How do you make your virtual reality game a hit? It can be difficult, according to Oehmcke, because virtual reality is “very different” from traditional gaming platforms.
“We’ve spent the last seven years trying to wrap our heads around it and learning from our successes and failures,” she says. And that’s primarily because of a lack of discoverability, limited market data, and a variety of first-party partners, as well as constant new marketing challenges. However, we see [two] key drivers that can really help developers launch a game into the market successfully.
So foremost, make sure your game has fantastic VR at its core and is appealing to core gamers. What exactly does that imply? So, either deliver on our VR pillars or create your own. Make sure the product proposition is understandable, appealing, and persuasive. Not only that, but make sure you effectively communicate this to others. To ensure that your message and game are clear and exciting, test it on others, including gamers, publishing partners like us, and even your friends and family.
“Second, the importance of relationships cannot be overstated. That includes first-party platforms, fellow developers, virtual reality media, and creators. The more people you speak with, the clearer the picture becomes. They can assist you in developing your understanding, as well as open doors to opportunities such as funding and provide you with a platform to speak with potential fans. And if there are people you know you won’t be able to reach or contact, find someone who can make the introduction for you.”
However, Oehmcke advises you to have realistic expectations: The rate of development and future potential of virtual reality are astounding. There have been quest games that have made one, three, five, or even ten million dollars, but don’t put your company’s future in jeopardy by expecting such high returns.
According to Oehmcke, the most popular VR games are made ‘for core gamers foremost.’According to Oehmcke, the most popular VR games are made ‘for core gamers foremost.’
“We’ve had a lot of success by focusing on areas of the games that are unique to VR and important to core VR gamers. To put it another way, executing the game flawlessly is usually preferable to adding more content.”
So, where does virtual reality go from here? Thanks to next-gen console power, innovations and improvements in mobile technology, and lag-free streaming, Oehmcke believes we’ll continue to see “rapid progression.” Hand and finger tracking will most likely improve as well.
But, perhaps NDreams expects lower prices, making VR more accessible to a wider range of gamers.

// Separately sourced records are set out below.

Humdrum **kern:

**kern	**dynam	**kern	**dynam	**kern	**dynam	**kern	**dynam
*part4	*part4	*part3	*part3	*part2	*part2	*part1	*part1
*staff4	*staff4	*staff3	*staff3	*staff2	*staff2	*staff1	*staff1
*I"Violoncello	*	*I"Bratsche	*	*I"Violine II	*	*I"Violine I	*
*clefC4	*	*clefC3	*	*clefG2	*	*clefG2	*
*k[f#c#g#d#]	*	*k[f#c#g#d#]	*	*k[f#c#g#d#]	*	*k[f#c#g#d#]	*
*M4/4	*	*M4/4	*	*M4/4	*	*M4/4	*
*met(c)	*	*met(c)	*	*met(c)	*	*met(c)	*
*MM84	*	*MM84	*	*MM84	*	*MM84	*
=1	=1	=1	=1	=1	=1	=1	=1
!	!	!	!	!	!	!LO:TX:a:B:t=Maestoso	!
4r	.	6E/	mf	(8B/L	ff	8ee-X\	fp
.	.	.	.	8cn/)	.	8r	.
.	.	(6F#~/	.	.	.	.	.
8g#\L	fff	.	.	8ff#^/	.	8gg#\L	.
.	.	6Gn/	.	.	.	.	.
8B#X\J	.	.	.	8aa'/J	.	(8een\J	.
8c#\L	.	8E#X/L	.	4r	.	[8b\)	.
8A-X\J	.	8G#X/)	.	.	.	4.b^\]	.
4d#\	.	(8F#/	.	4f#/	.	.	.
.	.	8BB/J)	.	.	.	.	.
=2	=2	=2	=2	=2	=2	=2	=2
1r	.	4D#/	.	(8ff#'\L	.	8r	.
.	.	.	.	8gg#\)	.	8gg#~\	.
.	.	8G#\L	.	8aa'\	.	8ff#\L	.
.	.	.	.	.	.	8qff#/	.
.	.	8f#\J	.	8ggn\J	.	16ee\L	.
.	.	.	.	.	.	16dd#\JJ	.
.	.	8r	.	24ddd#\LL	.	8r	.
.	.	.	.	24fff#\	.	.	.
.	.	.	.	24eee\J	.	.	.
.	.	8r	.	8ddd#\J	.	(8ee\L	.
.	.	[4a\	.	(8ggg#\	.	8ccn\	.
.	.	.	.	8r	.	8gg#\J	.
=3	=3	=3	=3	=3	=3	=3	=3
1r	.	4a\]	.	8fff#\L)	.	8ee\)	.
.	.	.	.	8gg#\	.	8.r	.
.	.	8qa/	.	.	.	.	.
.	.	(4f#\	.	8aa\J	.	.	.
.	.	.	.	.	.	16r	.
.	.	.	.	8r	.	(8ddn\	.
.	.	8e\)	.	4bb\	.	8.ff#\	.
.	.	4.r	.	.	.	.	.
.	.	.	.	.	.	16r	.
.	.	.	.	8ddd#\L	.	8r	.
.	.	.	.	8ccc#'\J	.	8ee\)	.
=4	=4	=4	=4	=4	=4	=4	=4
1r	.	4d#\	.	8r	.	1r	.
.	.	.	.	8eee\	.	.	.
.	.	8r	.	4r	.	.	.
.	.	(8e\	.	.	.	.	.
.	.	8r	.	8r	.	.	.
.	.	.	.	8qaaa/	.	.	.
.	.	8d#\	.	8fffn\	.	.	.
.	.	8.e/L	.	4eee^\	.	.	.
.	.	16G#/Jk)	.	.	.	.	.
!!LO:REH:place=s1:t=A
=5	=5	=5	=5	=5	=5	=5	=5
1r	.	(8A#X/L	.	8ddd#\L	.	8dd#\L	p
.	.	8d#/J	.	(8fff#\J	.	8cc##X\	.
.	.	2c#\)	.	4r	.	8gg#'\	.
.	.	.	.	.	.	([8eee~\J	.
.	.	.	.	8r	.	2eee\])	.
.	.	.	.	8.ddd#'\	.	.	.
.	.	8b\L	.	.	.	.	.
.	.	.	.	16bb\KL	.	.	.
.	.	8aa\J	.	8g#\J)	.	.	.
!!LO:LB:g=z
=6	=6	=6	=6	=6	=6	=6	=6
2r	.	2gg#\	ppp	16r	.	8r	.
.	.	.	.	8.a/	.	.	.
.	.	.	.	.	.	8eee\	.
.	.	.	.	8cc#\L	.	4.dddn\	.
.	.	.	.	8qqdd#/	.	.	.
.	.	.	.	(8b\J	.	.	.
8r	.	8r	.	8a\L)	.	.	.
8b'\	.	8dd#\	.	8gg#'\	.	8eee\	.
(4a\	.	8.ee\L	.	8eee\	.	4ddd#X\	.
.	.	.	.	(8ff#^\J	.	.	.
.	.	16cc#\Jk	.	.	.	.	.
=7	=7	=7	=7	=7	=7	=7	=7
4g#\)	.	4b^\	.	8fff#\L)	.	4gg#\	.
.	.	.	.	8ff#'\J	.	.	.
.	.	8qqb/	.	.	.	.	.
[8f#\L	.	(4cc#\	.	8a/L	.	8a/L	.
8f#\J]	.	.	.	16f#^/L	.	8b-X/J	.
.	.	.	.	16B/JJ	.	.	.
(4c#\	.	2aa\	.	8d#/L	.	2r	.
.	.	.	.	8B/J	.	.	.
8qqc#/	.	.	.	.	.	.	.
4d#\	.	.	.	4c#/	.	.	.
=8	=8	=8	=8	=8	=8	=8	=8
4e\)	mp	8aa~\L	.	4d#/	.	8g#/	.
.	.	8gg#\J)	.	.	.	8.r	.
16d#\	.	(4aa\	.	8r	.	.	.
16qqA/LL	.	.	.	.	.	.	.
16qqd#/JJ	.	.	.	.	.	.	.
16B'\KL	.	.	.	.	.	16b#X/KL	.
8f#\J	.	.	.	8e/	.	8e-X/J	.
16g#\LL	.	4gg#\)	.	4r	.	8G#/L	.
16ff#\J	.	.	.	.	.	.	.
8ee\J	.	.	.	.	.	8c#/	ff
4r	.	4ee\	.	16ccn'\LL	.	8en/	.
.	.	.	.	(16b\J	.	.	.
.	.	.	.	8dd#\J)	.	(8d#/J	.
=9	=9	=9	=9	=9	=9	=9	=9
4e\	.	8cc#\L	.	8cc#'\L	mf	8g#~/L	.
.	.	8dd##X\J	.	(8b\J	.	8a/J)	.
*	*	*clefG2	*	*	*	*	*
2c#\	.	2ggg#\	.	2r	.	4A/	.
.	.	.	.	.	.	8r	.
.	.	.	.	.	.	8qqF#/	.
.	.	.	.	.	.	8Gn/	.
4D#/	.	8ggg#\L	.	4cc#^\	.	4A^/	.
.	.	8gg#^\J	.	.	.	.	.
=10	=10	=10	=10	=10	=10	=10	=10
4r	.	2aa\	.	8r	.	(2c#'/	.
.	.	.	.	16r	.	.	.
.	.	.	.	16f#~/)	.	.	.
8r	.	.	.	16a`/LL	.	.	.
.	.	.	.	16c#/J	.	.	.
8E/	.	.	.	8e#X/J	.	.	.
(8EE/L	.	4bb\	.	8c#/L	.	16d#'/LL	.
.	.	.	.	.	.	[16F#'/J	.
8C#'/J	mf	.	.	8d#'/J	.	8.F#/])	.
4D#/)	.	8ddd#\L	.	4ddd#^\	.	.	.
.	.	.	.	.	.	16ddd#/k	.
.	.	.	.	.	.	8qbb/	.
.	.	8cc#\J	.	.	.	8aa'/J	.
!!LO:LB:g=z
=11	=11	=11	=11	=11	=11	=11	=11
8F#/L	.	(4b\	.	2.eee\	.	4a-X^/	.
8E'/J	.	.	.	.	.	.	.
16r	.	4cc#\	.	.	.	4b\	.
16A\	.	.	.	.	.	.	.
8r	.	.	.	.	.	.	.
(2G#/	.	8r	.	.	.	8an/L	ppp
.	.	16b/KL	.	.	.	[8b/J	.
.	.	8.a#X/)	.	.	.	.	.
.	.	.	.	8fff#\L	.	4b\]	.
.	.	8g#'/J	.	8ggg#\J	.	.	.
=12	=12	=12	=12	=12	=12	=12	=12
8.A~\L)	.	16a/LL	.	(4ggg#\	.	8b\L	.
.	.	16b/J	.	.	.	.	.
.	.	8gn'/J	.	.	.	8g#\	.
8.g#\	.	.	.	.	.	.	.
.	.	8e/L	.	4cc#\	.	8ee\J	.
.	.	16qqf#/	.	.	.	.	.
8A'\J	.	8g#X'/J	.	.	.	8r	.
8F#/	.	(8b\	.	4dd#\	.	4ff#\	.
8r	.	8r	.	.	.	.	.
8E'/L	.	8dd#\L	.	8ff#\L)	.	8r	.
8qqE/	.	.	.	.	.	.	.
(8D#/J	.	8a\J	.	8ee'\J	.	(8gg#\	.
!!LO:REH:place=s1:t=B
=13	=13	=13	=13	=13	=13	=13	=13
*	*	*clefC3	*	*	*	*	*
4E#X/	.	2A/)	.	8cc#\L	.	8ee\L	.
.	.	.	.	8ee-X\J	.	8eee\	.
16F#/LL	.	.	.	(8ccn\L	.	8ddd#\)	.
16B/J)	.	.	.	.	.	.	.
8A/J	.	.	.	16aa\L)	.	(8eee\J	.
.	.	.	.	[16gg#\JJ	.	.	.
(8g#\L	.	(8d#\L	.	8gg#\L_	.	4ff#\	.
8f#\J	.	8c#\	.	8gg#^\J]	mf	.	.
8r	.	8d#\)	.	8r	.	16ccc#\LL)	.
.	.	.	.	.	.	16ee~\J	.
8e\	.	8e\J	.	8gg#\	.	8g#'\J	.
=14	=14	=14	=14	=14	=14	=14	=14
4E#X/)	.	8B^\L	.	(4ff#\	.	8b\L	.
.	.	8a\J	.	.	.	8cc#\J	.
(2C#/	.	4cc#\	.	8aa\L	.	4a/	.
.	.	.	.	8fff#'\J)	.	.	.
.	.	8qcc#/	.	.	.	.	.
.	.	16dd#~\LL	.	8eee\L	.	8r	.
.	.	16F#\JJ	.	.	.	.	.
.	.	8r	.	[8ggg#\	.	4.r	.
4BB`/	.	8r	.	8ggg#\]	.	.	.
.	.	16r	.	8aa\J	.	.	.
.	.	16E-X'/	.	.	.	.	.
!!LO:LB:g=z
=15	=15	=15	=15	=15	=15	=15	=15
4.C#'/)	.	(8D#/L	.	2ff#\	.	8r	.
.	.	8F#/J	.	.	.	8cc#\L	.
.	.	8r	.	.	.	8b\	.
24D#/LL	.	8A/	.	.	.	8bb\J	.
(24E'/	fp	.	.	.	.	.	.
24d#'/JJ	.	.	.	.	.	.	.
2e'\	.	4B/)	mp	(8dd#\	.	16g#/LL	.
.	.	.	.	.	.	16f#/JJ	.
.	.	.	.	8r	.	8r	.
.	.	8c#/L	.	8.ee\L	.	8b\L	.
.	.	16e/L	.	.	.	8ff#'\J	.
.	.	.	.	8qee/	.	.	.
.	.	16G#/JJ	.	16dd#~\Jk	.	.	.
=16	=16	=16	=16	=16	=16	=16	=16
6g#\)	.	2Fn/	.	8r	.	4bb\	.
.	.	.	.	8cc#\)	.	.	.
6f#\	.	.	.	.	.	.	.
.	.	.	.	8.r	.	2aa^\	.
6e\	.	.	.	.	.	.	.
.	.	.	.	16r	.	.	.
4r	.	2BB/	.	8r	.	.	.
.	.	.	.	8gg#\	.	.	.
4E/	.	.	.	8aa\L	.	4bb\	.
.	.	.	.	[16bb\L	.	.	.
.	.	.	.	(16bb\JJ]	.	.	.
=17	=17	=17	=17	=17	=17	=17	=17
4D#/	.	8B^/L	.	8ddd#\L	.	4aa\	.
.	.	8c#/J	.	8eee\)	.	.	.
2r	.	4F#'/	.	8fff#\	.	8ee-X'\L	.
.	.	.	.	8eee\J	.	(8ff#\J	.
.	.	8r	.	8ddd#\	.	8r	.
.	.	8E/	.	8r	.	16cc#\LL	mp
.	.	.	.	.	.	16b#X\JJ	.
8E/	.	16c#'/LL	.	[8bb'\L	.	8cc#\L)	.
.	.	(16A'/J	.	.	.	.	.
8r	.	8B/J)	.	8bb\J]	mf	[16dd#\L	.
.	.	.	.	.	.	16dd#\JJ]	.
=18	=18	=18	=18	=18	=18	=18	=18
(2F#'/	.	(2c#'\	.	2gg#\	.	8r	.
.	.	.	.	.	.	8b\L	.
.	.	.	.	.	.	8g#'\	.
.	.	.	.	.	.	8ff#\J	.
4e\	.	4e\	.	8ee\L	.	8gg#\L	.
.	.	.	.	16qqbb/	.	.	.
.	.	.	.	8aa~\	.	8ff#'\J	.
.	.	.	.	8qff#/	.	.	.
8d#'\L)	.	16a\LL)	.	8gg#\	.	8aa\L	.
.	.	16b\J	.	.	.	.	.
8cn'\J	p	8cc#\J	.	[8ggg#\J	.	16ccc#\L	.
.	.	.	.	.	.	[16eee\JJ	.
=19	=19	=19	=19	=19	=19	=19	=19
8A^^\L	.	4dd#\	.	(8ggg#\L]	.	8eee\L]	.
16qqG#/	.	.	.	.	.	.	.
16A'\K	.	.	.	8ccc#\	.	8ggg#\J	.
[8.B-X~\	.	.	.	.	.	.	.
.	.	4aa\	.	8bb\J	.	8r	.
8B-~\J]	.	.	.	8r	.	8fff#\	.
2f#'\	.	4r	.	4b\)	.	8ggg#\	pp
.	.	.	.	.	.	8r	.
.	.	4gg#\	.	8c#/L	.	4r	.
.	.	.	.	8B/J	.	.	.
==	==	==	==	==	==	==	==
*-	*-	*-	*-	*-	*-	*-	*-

“At a more affordable price point, you’ll get higher quality, more accessible VR,” Oehmcke concludes. “And I believe we are much closer to achieving this than most people realize.
“So-called thought leaders have always predicted that VR’s moment is ‘just around the corner,’ but as a studio, we’ve always taken a more cautious approach. However, the signs of this happening are becoming more visible now.
OPMDiscover more jobs in the game “F” OPMDiscover more jobs in the game “F” Fantastic VR-first experiences that truly make the most of what both platforms are now and can be are critical. All of this is currently possible in virtual reality, as long as they built games from the ground up with VR in mind.
“VR is already incredible, attracting millions of players and bringing success to VR developers, and the best part is that it is already the future. And starting your virtual reality journey now will only pay off in the future.”
Virtual Reality, Augmented and Artificial Intelligence 2021 specialist Amit Caesar wrote the article.